Si les arguments de la start-up ne convainquent pas le régulateur, la plateforme pourrait être soumise à la réglementation régissant les opérateurs de jeux d'argent, à l'instar des plateformes de paris sportifs comme Betclic, Winamax et Unibet. Ce qui implique une demande d'agrément, des obligations en termes de prévention des addictions et de lutte contre le blanchiment d'argent (notamment en matière de vérification d'identité), un contrôle de l'interdiction aux mineurs, ainsi que des obligations financières pour garantir les avoirs des joueurs, et un ensemble de contraintes de supervision. En outre, les opérateurs de paris sportifs sont soumis à une fiscalité spécifique, et doivent reverser 7,5% des mises des parieurs à l’État.
 

des arguments pour et contre

Si l'ANJ a des doutes concernant Sorare, c'est que le jeu de fantasy football développé par la start-up fait intervenir l'achat de cartes de joueurs à collectionner (dont la propriété prend la forme de NFT) – c'est la dimension de mise -, un gain financier (en cryptomonnaies lorsque le joueur gagne un tournoi avec son équipe de 5 joueurs), et que l'issue des tournois dépend des performances des joueurs dans la vie réelle -c'est la dimension de pari.  

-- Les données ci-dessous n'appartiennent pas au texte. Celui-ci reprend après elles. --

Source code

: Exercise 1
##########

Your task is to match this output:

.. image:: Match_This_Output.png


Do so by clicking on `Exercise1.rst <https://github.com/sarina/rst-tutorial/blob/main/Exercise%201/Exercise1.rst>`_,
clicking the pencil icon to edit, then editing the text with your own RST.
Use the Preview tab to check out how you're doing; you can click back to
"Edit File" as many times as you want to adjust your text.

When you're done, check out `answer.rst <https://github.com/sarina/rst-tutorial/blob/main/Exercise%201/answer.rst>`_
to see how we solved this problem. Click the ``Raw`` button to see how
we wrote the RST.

Sorare a développé sa contre-argumentation auprès de BFMTV, en expliquant que son jeu n'impliquait pas de "sacrifice financier" en fonction d'un événement sportif en particulier, puisque les cartes, une fois acquises, n'étaient jamais perdues (elles peuvent d'ailleurs être revendues sur le marché secondaire, ce qui donne aussi au jeu une dimension spéculative), et qu'elles pouvaient être rejouées autant de fois que le souhaite le joueur.    

succès planétaire

La mécanique de Sorare étant bien plus complexe qu'un simple site de paris sportifs, tout repose donc sur l'interprétation qu'en fera l'ANJ, qui doit selon Le Monde rencontrer les dirigeants de Sorare début septembre.

L'ANJ n'est pas la première à faire un rapprochement entre l'activité de Sorare et les paris sportifs. Quand Kylian Mbappé à annoncé qu'il investissait dans la start-up et devenait ambassadeur de la plateforme, la presse a relevé l'ambivalence du joueur du PSG, étant donné ses prises de position à l'encontre des sites de paris sportifs.

La start-up, qui a levé 680 millions de dollars en septembre 2021 – la plus grosse levée de fonds de l'histoire de la French Tech -, jouit d'un succès qui ne se dément pas. Elle a signé le mois dernier un partenariat avec Zinedine Zidane et la Série A italienne, après avoir déjà convaincu la Bundesliga allemande et la Liga espagnole. Elle a également lancé en juillet un nouveau jeu, qui décline son concept dans l'univers du baseball, grâce à un accord avec la Major League Baseball américaine.